ARTICLE IX-STRATEGIC PLANNING AND EVALUATION

The Oldham County Historical Society’s Organizational Effectiveness Assessment Policy

The OCHS Board of Directors seeks to establish a policy measuring the effectiveness of the OCHS to ensure that the organization has defined, measurable goals and objectives in place to help evaluate the success, effectiveness and impact of its programs and services.

  1. A Strategic Planning and Evaluation (SP&E) committee comprised of the Executive Director, the Board Chair, the treasurer and two other Board members or employees as designated by the ED and Chair shall develop a strategic plan outlining the goals and objectives of the OCHS for the following two years.

  2. This committee shall also evaluate the effectiveness of the OCHS strategic plan for the previous year.

  3. The purpose of the strategic plan is to;

    1. Create an understanding of the purposes, uses and mission of the OCHS

    2. Foster an atmosphere of transparency

    3. Serve as an advocacy for increasing membership

    4. Serve as a method to entice contributions

    5. Provide clear goals for future growth and programs

    6. Facilitate smoother transitions when Board and staff turnover occur.

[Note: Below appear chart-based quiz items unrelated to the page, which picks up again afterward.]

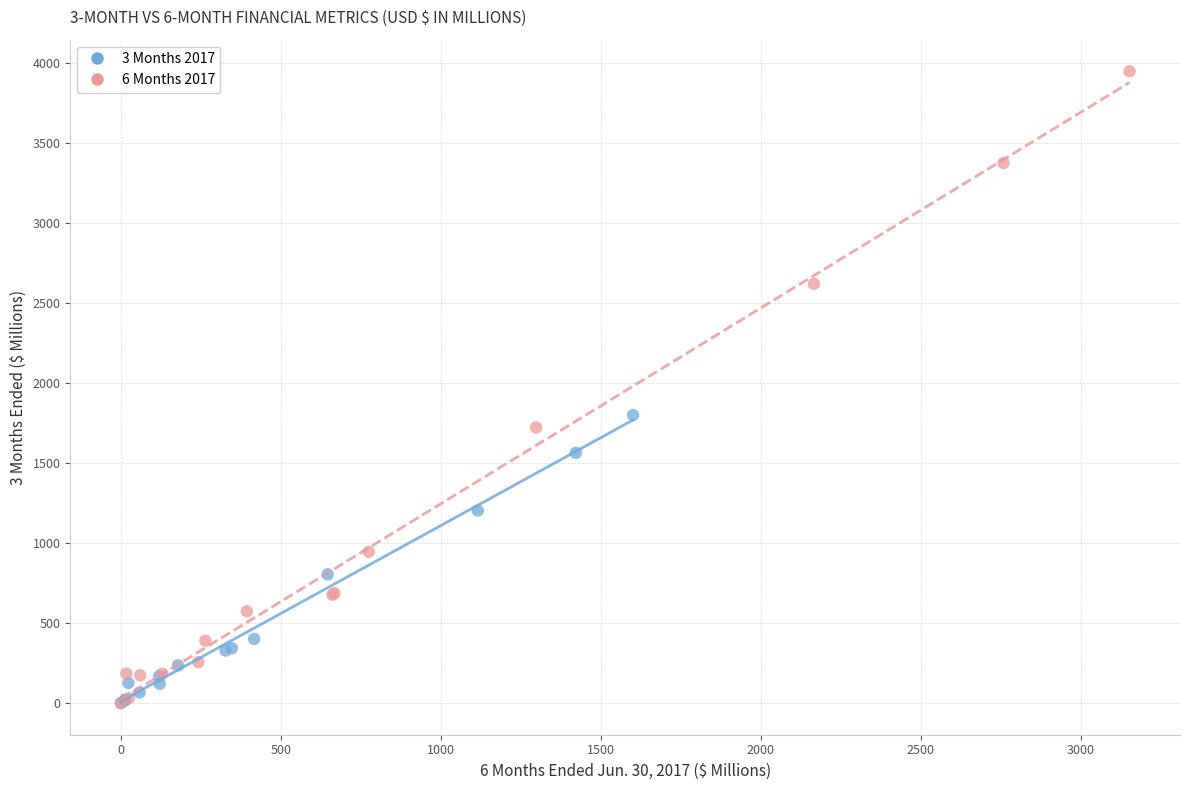

Which series has the widest spread of Y values?

6 Months 2017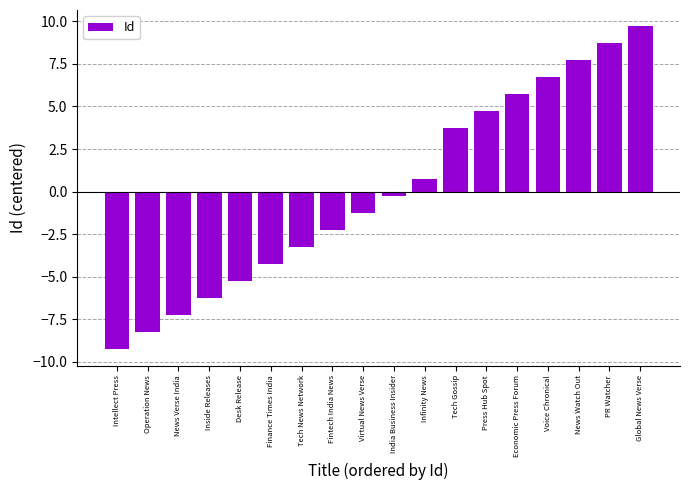

Are the bars horizontal?

No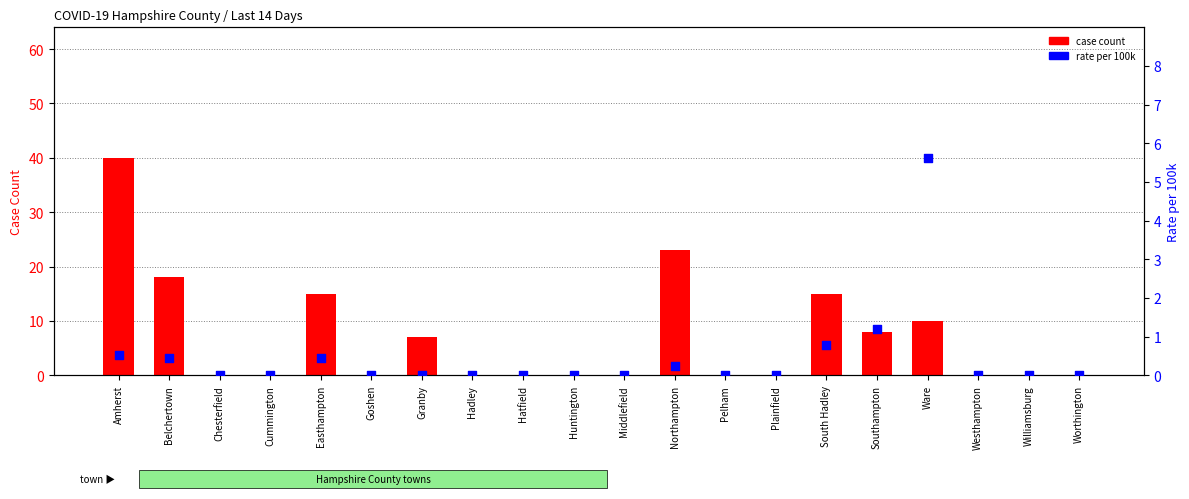

Is the value of case count at Northampton greater than the value of rate per 100k at Easthampton?

Yes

    7. Provide a tool for annual evaluation of effectiveness of OCHS in meeting its goals, objectives and fulfilling its mission

  4. The evaluation of the strategic plan shall include, but not be limited to;

    1. Identifying goals met from the previous strategic plan

    2. Identifying goals not met from the previous plan.

    3. Outlining why those goals were not met.

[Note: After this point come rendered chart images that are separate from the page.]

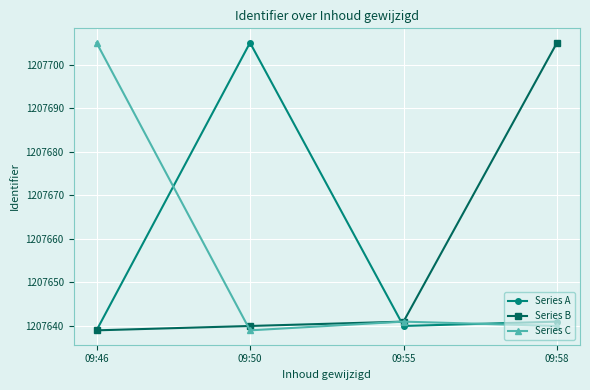

At how many categories does at least one series exceed 1207674?

3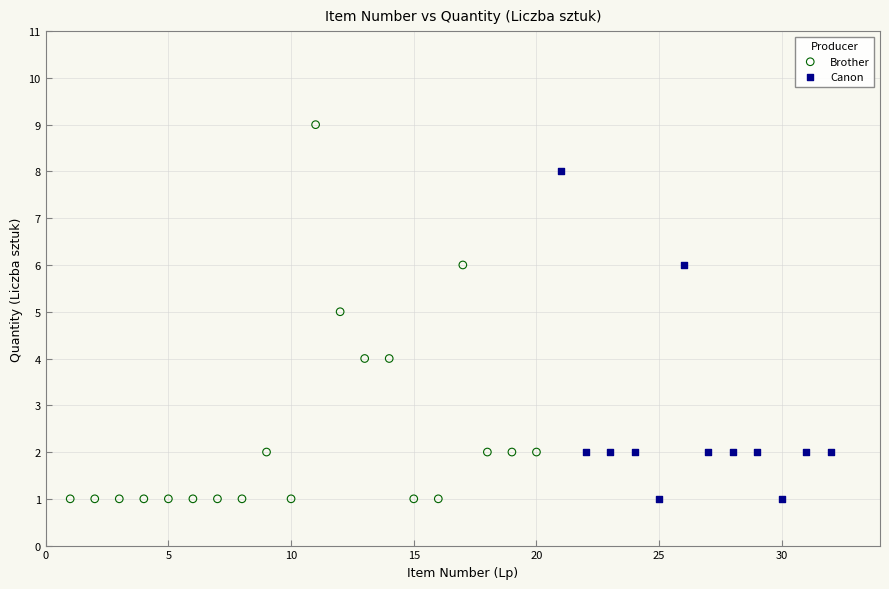

Which series contains the highest Y value?

Brother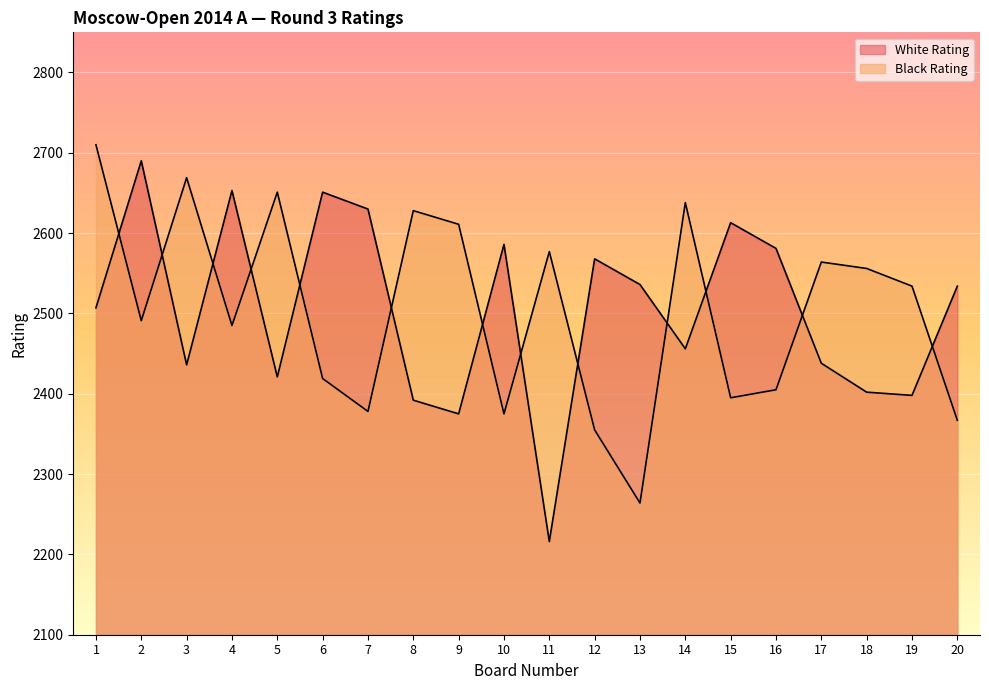

What is the total value across all series at 8?

5020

    4. Determining the relevance of unmet goal and whether to continue those goal(s).

  5. All OCHS staff and the Board of Directors shall have input into the strategic plan and evaluation.

  6. The Strategic Planning and Evaluation Committee shall submit a written report to the Board and membership

 

ARTICLE X-ANNUAL REPORT

The Oldham County Historical Society Annual Report

The Oldham County Historical Society shall publish an annual report each January

The Annual Report shall be prepared by a standing committee whose members shall be the ED, Chair, Vice Chair, Treasurer and other member(s) as determined by the chair.

The Annual Report shall consist of;

  1. The OCHS mission statement

  2. A summary of the past fiscal year’s program service accomplishments

  3. A roster of the officers and members of the board of directors

  4. Financial information including;

    1. Total revenue from the past fiscal year

    2. Total program expenses

    3. Total administrative costs

    4. Ending net assets

  5. The report shall be made available to the board, members and public

    1. The report shall be made available on the OCHS website.

 

 

ARTICLE XI- ANNUAL MEETING

1. The annual meeting, if needed or required as determined by the Executive Committee of the Oldham County Historical Society, Inc. shall be held following the Board of Directors meeting on the third Wednesday evening in December. The annual meeting of the membership, the Board of Directors will give a report of the changes of Officers and By-Laws and the activities of the previous year. The anticipated programs for the coming year and anticipated financial needs could also be presented.

ARTICLE XII- AMENDMENT OF BY-LAWS

1. Alterations and amendments or repeals of the By-Laws may be made by the Board of Directors by a two-thirds (2/3) majority of the Directors present and voting.